SELECT expected.INDEX_NAME, expected.TABLE_NAME,
CASE WHEN actual.INDNAME IS NULL THEN 'MISSING' ELSE 'EXISTS' END AS STATUS
FROM INDEX_INVENTORY expected
LEFT OUTER JOIN SYSCAT.INDEXES actual
ON expected.INDEX_NAME = actual.INDNAME
AND expected.TABLE_NAME = actual.TABNAME
WHERE actual.INDNAME IS NULL;
-
RUNSTATS monitoring: Alerts when RUNSTATS has not completed successfully for any table with more than 1 million rows in the past 7 days.
-
Query performance baselining: Key batch queries now log their execution time. An alert fires if any query exceeds 3x its 90th-percentile historical runtime.
-
Code standards update: All new SQL must use explicit JOIN...ON syntax. Existing comma-join queries are refactored during maintenance windows.
Key Takeaways for Students
-
The query itself was not wrong. It produced correct results both before and after the performance regression. The problem was environmental: a missing index and stale statistics.
-
Join performance depends on the execution plan, not the SQL text. The same SQL produced two radically different plans depending on available indexes and statistics. Understanding EXPLAIN output is essential (covered in Chapter 22).
-
RUNSTATS is not optional. The optimizer makes decisions based on statistics. Stale statistics lead to bad plans. Run RUNSTATS after any significant data change or schema modification.
-
Explicit JOIN syntax is a maintenance advantage. It does not change performance, but it makes the query's intent clearer and missing join conditions easier to spot.
-
Monitoring and alerting prevent 5 AM pages. If the team had tracked query execution times, they would have noticed the degradation days earlier when the batch schedule still had slack time.
Discussion Questions
- Why did DB2 choose nested loop joins even when the inner table (TRANSACTION) had 28.4 million rows? What information was the optimizer missing?

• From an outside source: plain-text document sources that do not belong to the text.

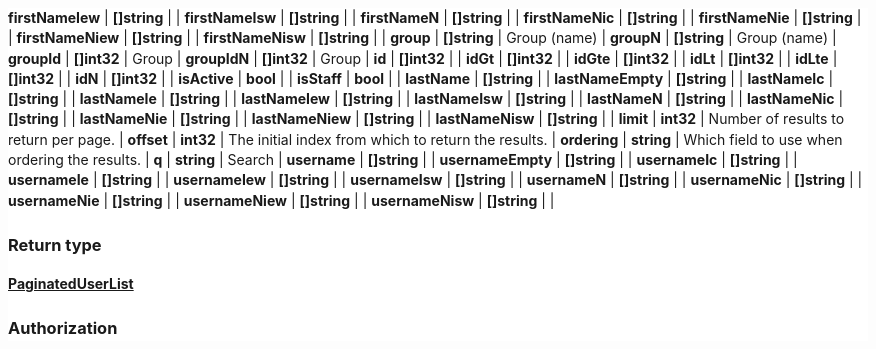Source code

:  **firstNameIew** | **[]string** |  | 
 **firstNameIsw** | **[]string** |  | 
 **firstNameN** | **[]string** |  | 
 **firstNameNic** | **[]string** |  | 
 **firstNameNie** | **[]string** |  | 
 **firstNameNiew** | **[]string** |  | 
 **firstNameNisw** | **[]string** |  | 
 **group** | **[]string** | Group (name) | 
 **groupN** | **[]string** | Group (name) | 
 **groupId** | **[]int32** | Group | 
 **groupIdN** | **[]int32** | Group | 
 **id** | **[]int32** |  | 
 **idGt** | **[]int32** |  | 
 **idGte** | **[]int32** |  | 
 **idLt** | **[]int32** |  | 
 **idLte** | **[]int32** |  | 
 **idN** | **[]int32** |  | 
 **isActive** | **bool** |  | 
 **isStaff** | **bool** |  | 
 **lastName** | **[]string** |  | 
 **lastNameEmpty** | **[]string** |  | 
 **lastNameIc** | **[]string** |  | 
 **lastNameIe** | **[]string** |  | 
 **lastNameIew** | **[]string** |  | 
 **lastNameIsw** | **[]string** |  | 
 **lastNameN** | **[]string** |  | 
 **lastNameNic** | **[]string** |  | 
 **lastNameNie** | **[]string** |  | 
 **lastNameNiew** | **[]string** |  | 
 **lastNameNisw** | **[]string** |  | 
 **limit** | **int32** | Number of results to return per page. | 
 **offset** | **int32** | The initial index from which to return the results. | 
 **ordering** | **string** | Which field to use when ordering the results. | 
 **q** | **string** | Search | 
 **username** | **[]string** |  | 
 **usernameEmpty** | **[]string** |  | 
 **usernameIc** | **[]string** |  | 
 **usernameIe** | **[]string** |  | 
 **usernameIew** | **[]string** |  | 
 **usernameIsw** | **[]string** |  | 
 **usernameN** | **[]string** |  | 
 **usernameNic** | **[]string** |  | 
 **usernameNie** | **[]string** |  | 
 **usernameNiew** | **[]string** |  | 
 **usernameNisw** | **[]string** |  | 

### Return type

[**PaginatedUserList**](PaginatedUserList.md)

### Authorization
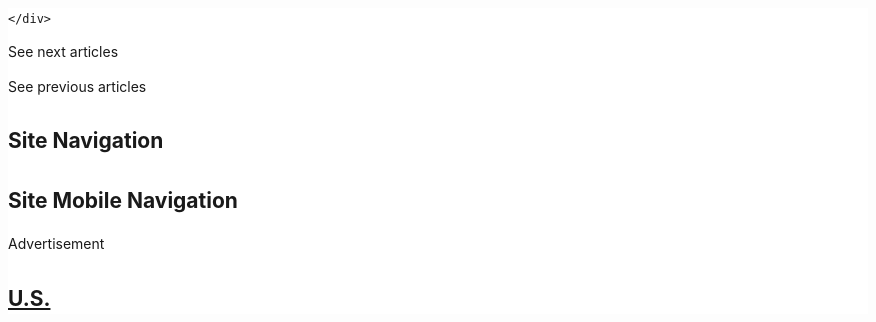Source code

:     </div>

<div class="ribbon-navigation-container">

<span class="visually-hidden">See next articles</span>

<div class="arrow arrow-right">

<div class="arrow-conceal">

</div>

</div>

<span class="visually-hidden">See previous
articles</span>

<div class="arrow arrow-left">

<div class="arrow-conceal">

</div>

</div>

</div>

</div>

## Site Navigation

## Site Mobile Navigation

<div id="navigation-edge" class="navigation-edge">

</div>

<div id="page" class="page">

<div id="TopAd" class="ad top-ad nocontent robots-nocontent">

<div class="accessibility-ad-header">

Advertisement

</div>

</div>

<div id="main" class="main" data-role="main">

<div class="story-meta">

<div class="kicker-container">

## <span class="kicker-label"> [U.S.](https://www.nytimes.com/section/us) </span>

<div id="sharetools-interactive" class="sharetools theme-classic sharetools-interactive" data-aria-label="tools" data-role="group" data-shares="show-all|Share" data-url="https://www.nytimes.com/interactive/2017/07/19/us/what-trump-can-do-to-let-obamacare-fail.html" data-title="4 Ways Trump Is Weakening Obamacare, Even After Repeal Plan’s Failure" data-author="By HAEYOUN PARK and MARGOT SANGER-KATZ" data-media="https://static01.nyt.com/images/icons/t_logo_291_black.png" data-description="President Trump has taken action on at least four fronts to undermine the Affordable Care Act." data-publish-date="July 19, 2017">
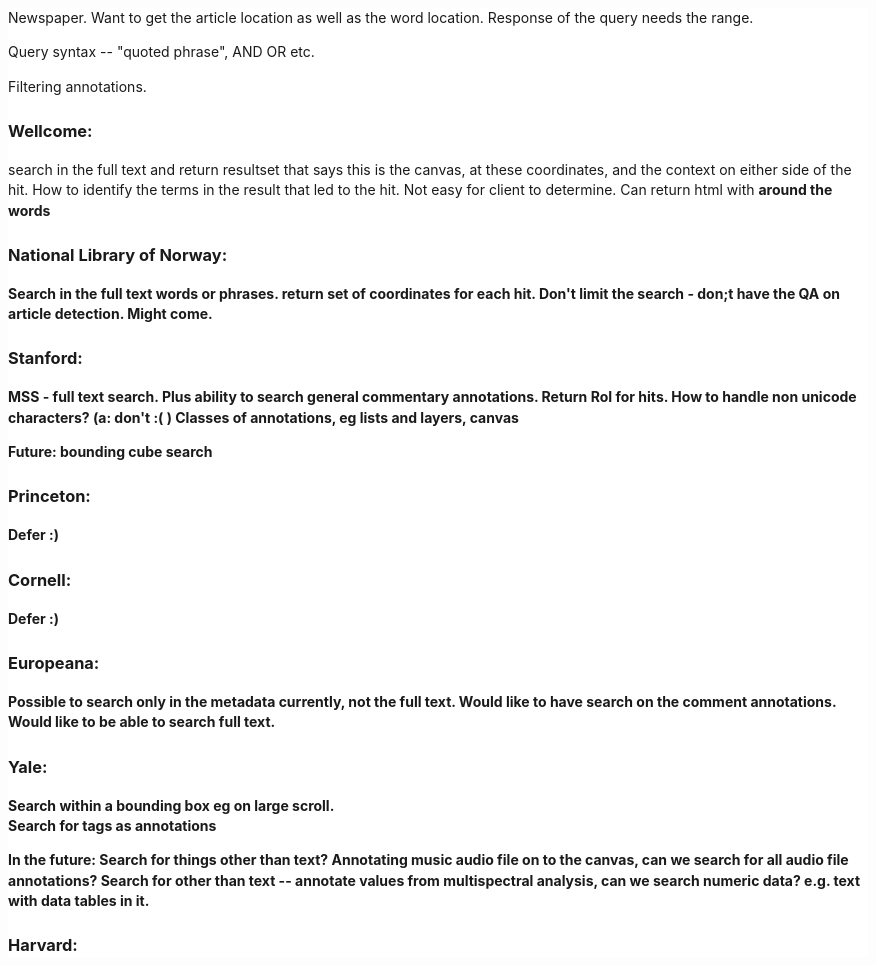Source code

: Newspaper.  Want to get the article location as well as the word location.  Response of the query needs the range.

Query syntax -- "quoted phrase", AND OR etc.

Filtering annotations.

### Wellcome:

search in the full text and return resultset that says this is the canvas, at these coordinates, and the context on either side of the hit.
How to identify the terms in the result that led to the hit.  Not easy for client to determine.
Can return html with <b class="iiif-hit"> around the words

### National Library of Norway:

Search in the full text words or phrases.  return set of coordinates for each hit.  Don't limit the search - don;t have the QA on article detection. Might come.

### Stanford:

MSS - full text search.  Plus ability to search general commentary annotations.  Return RoI for hits.
How to handle non unicode characters? (a: don't :( )
Classes of annotations, eg lists and layers, canvas

Future: bounding cube search

### Princeton:

  Defer :)

### Cornell:

  Defer :)

### Europeana:

Possible to search only in the metadata currently, not the full text.  Would like to have search on the comment annotations.   Would like to be able to search full text.

### Yale:

Search within a bounding box eg on large scroll.  
Search for tags as annotations

In the future:
Search for things other than text?  Annotating music audio file on to the canvas, can we search for all audio file annotations?
Search for other than text -- annotate values from multispectral analysis, can we search numeric data?
e.g. text with data tables in it.


### Harvard:

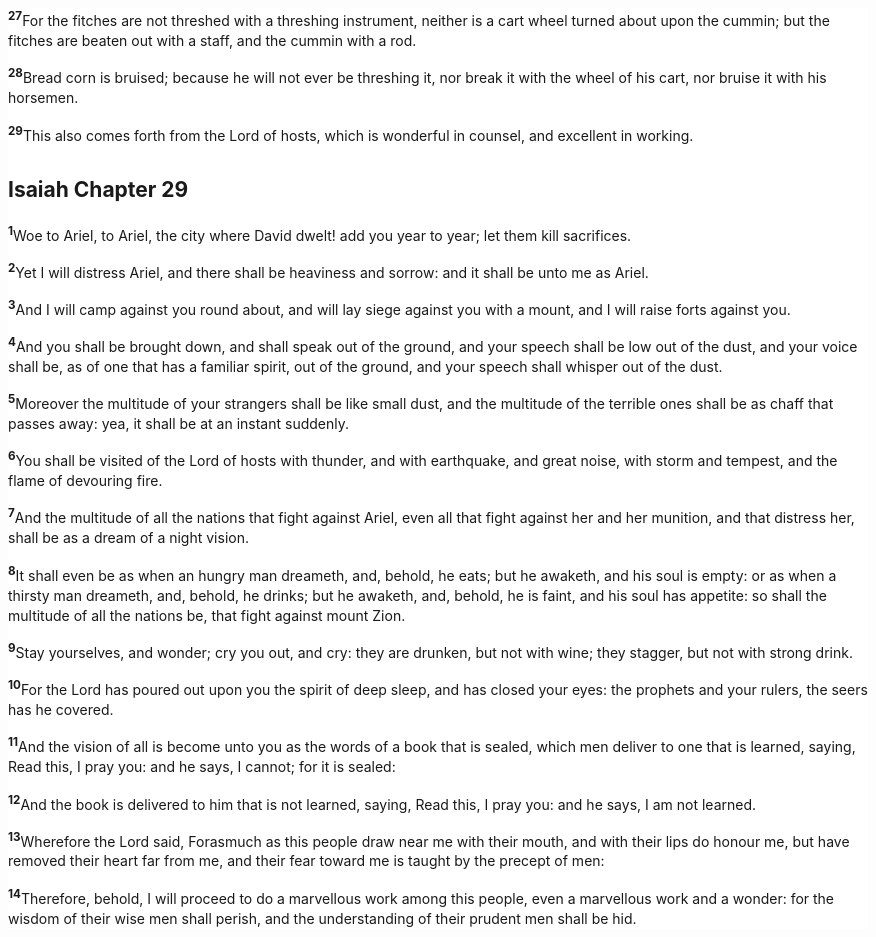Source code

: <sup>**27**</sup>For the fitches are not threshed with a threshing instrument, neither is a cart wheel turned about upon the cummin; but the fitches are beaten out with a staff, and the cummin with a rod.

<sup>**28**</sup>Bread corn is bruised; because he will not ever be threshing it, nor break it with the wheel of his cart, nor bruise it with his horsemen.

<sup>**29**</sup>This also comes forth from the Lord of hosts, which is wonderful in counsel, and excellent in working.


## Isaiah Chapter 29

<sup>**1**</sup>Woe to Ariel, to Ariel, the city where David dwelt! add you year to year; let them kill sacrifices.

<sup>**2**</sup>Yet I will distress Ariel, and there shall be heaviness and sorrow: and it shall be unto me as Ariel.

<sup>**3**</sup>And I will camp against you round about, and will lay siege against you with a mount, and I will raise forts against you.

<sup>**4**</sup>And you shall be brought down, and shall speak out of the ground, and your speech shall be low out of the dust, and your voice shall be, as of one that has a familiar spirit, out of the ground, and your speech shall whisper out of the dust.

<sup>**5**</sup>Moreover the multitude of your strangers shall be like small dust, and the multitude of the terrible ones shall be as chaff that passes away: yea, it shall be at an instant suddenly.

<sup>**6**</sup>You shall be visited of the Lord of hosts with thunder, and with earthquake, and great noise, with storm and tempest, and the flame of devouring fire.

<sup>**7**</sup>And the multitude of all the nations that fight against Ariel, even all that fight against her and her munition, and that distress her, shall be as a dream of a night vision.

<sup>**8**</sup>It shall even be as when an hungry man dreameth, and, behold, he eats; but he awaketh, and his soul is empty: or as when a thirsty man dreameth, and, behold, he drinks; but he awaketh, and, behold, he is faint, and his soul has appetite: so shall the multitude of all the nations be, that fight against mount Zion.

<sup>**9**</sup>Stay yourselves, and wonder; cry you out, and cry: they are drunken, but not with wine; they stagger, but not with strong drink.

<sup>**10**</sup>For the Lord has poured out upon you the spirit of deep sleep, and has closed your eyes: the prophets and your rulers, the seers has he covered.

<sup>**11**</sup>And the vision of all is become unto you as the words of a book that is sealed, which men deliver to one that is learned, saying, Read this, I pray you: and he says, I cannot; for it is sealed:

<sup>**12**</sup>And the book is delivered to him that is not learned, saying, Read this, I pray you: and he says, I am not learned.

<sup>**13**</sup>Wherefore the Lord said, Forasmuch as this people draw near me with their mouth, and with their lips do honour me, but have removed their heart far from me, and their fear toward me is taught by the precept of men:

<sup>**14**</sup>Therefore, behold, I will proceed to do a marvellous work among this people, even a marvellous work and a wonder: for the wisdom of their wise men shall perish, and the understanding of their prudent men shall be hid.
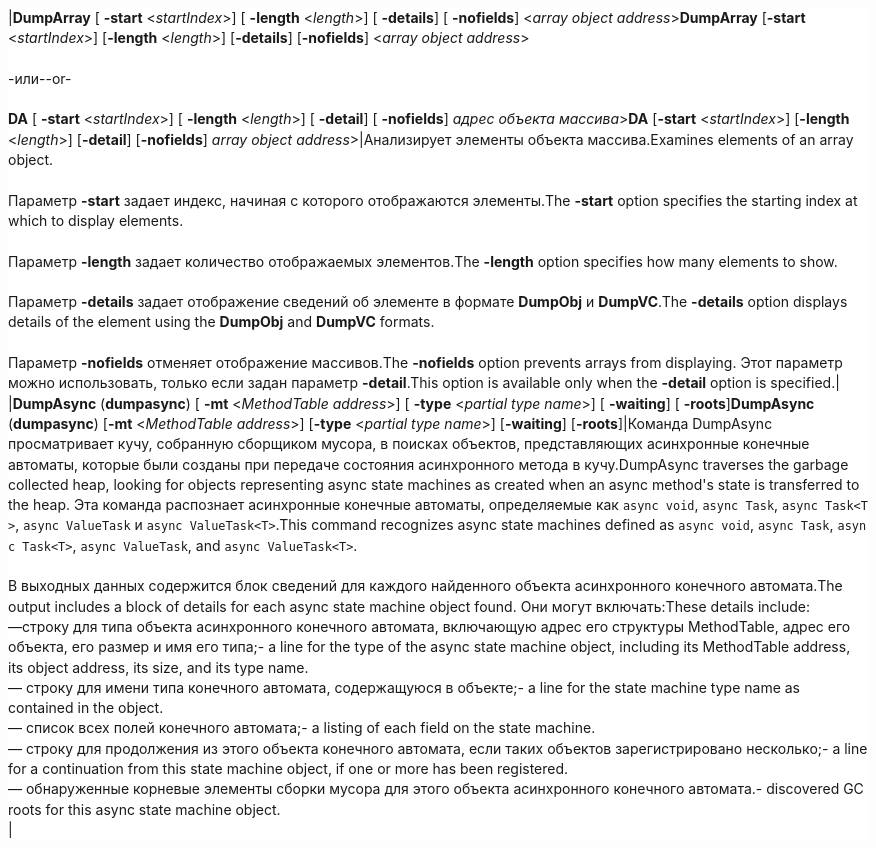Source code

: |<span data-ttu-id="028d8-140">**DumpArray** [ **-start** \<*startIndex*>] [ **-length** \<*length*>] [ **-details**] [ **-nofields**] \<*array object address*></span><span class="sxs-lookup"><span data-stu-id="028d8-140">**DumpArray** [**-start** \<*startIndex*>] [**-length** \<*length*>] [**-details**] [**-nofields**] \<*array object address*></span></span><br /><br /> <span data-ttu-id="028d8-141">-или-</span><span class="sxs-lookup"><span data-stu-id="028d8-141">-or-</span></span><br /><br /> <span data-ttu-id="028d8-142">**DA** [ **-start** \<*startIndex*>] [ **-length** \<*length*>] [ **-detail**] [ **-nofields**] *адрес объекта массива*></span><span class="sxs-lookup"><span data-stu-id="028d8-142">**DA** [**-start** \<*startIndex*>] [**-length** \<*length*>] [**-detail**] [**-nofields**] *array object address*></span></span>|<span data-ttu-id="028d8-143">Анализирует элементы объекта массива.</span><span class="sxs-lookup"><span data-stu-id="028d8-143">Examines elements of an array object.</span></span><br /><br /> <span data-ttu-id="028d8-144">Параметр **-start** задает индекс, начиная с которого отображаются элементы.</span><span class="sxs-lookup"><span data-stu-id="028d8-144">The **-start** option specifies the starting index at which to display elements.</span></span><br /><br /> <span data-ttu-id="028d8-145">Параметр **-length** задает количество отображаемых элементов.</span><span class="sxs-lookup"><span data-stu-id="028d8-145">The **-length** option specifies how many elements to show.</span></span><br /><br /> <span data-ttu-id="028d8-146">Параметр **-details** задает отображение сведений об элементе в формате **DumpObj** и **DumpVC**.</span><span class="sxs-lookup"><span data-stu-id="028d8-146">The **-details** option displays details of the element using the **DumpObj** and **DumpVC** formats.</span></span><br /><br /> <span data-ttu-id="028d8-147">Параметр **-nofields** отменяет отображение массивов.</span><span class="sxs-lookup"><span data-stu-id="028d8-147">The **-nofields** option prevents arrays from displaying.</span></span> <span data-ttu-id="028d8-148">Этот параметр можно использовать, только если задан параметр **-detail**.</span><span class="sxs-lookup"><span data-stu-id="028d8-148">This option is available only when the **-detail** option is specified.</span></span>|
|<span data-ttu-id="028d8-149">**DumpAsync** (**dumpasync**) [ **-mt** \<*MethodTable address*>] [ **-type** \<*partial type name*>] [ **-waiting**] [ **-roots**]</span><span class="sxs-lookup"><span data-stu-id="028d8-149">**DumpAsync** (**dumpasync**) [**-mt** \<*MethodTable address*>] [**-type** \<*partial type name*>] [**-waiting**] [**-roots**]</span></span>|<span data-ttu-id="028d8-150">Команда DumpAsync просматривает кучу, собранную сборщиком мусора, в поисках объектов, представляющих асинхронные конечные автоматы, которые были созданы при передаче состояния асинхронного метода в кучу.</span><span class="sxs-lookup"><span data-stu-id="028d8-150">DumpAsync traverses the garbage collected heap, looking for objects representing async state machines as created when an async method's state is transferred to the heap.</span></span>  <span data-ttu-id="028d8-151">Эта команда распознает асинхронные конечные автоматы, определяемые как `async void`, `async Task`, `async Task<T>`, `async ValueTask` и `async ValueTask<T>`.</span><span class="sxs-lookup"><span data-stu-id="028d8-151">This command recognizes async state machines defined as `async void`, `async Task`, `async Task<T>`, `async ValueTask`, and `async ValueTask<T>`.</span></span><br /><br /><span data-ttu-id="028d8-152">В выходных данных содержится блок сведений для каждого найденного объекта асинхронного конечного автомата.</span><span class="sxs-lookup"><span data-stu-id="028d8-152">The output includes a block of details for each async state machine object found.</span></span> <span data-ttu-id="028d8-153">Они могут включать:</span><span class="sxs-lookup"><span data-stu-id="028d8-153">These details include:</span></span><br /><span data-ttu-id="028d8-154">—строку для типа объекта асинхронного конечного автомата, включающую адрес его структуры MethodTable, адрес его объекта, его размер и имя его типа;</span><span class="sxs-lookup"><span data-stu-id="028d8-154">- a line for the type of the async state machine object, including its MethodTable address, its object address, its size, and its type name.</span></span><br /><span data-ttu-id="028d8-155">— строку для имени типа конечного автомата, содержащуюся в объекте;</span><span class="sxs-lookup"><span data-stu-id="028d8-155">- a line for the state machine type name as contained in the object.</span></span><br /><span data-ttu-id="028d8-156">— список всех полей конечного автомата;</span><span class="sxs-lookup"><span data-stu-id="028d8-156">- a listing of each field on the state machine.</span></span><br /><span data-ttu-id="028d8-157">— строку для продолжения из этого объекта конечного автомата, если таких объектов зарегистрировано несколько;</span><span class="sxs-lookup"><span data-stu-id="028d8-157">- a line for a continuation from this state machine object, if one or more has been registered.</span></span><br /><span data-ttu-id="028d8-158">— обнаруженные корневые элементы сборки мусора для этого объекта асинхронного конечного автомата.</span><span class="sxs-lookup"><span data-stu-id="028d8-158">- discovered GC roots for this async state machine object.</span></span><br />|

- How does the INCLUDE clause on the index help performance? What is an "index-only access path"?
- If the compliance report needed to run faster than 2 seconds even without the composite index, what other approaches could Marcus consider (hints, materialized query tables, etc.)?
- The query joins 5 tables but the business only needs data from 4 (EMPLOYEE is only used for the branch manager name). Could a LEFT OUTER JOIN on EMPLOYEE improve robustness? What would happen if a branch had no manager assigned?
- Design a monitoring query that compares each query's current runtime against its historical average, using joins between a runtime_log table and a baseline table.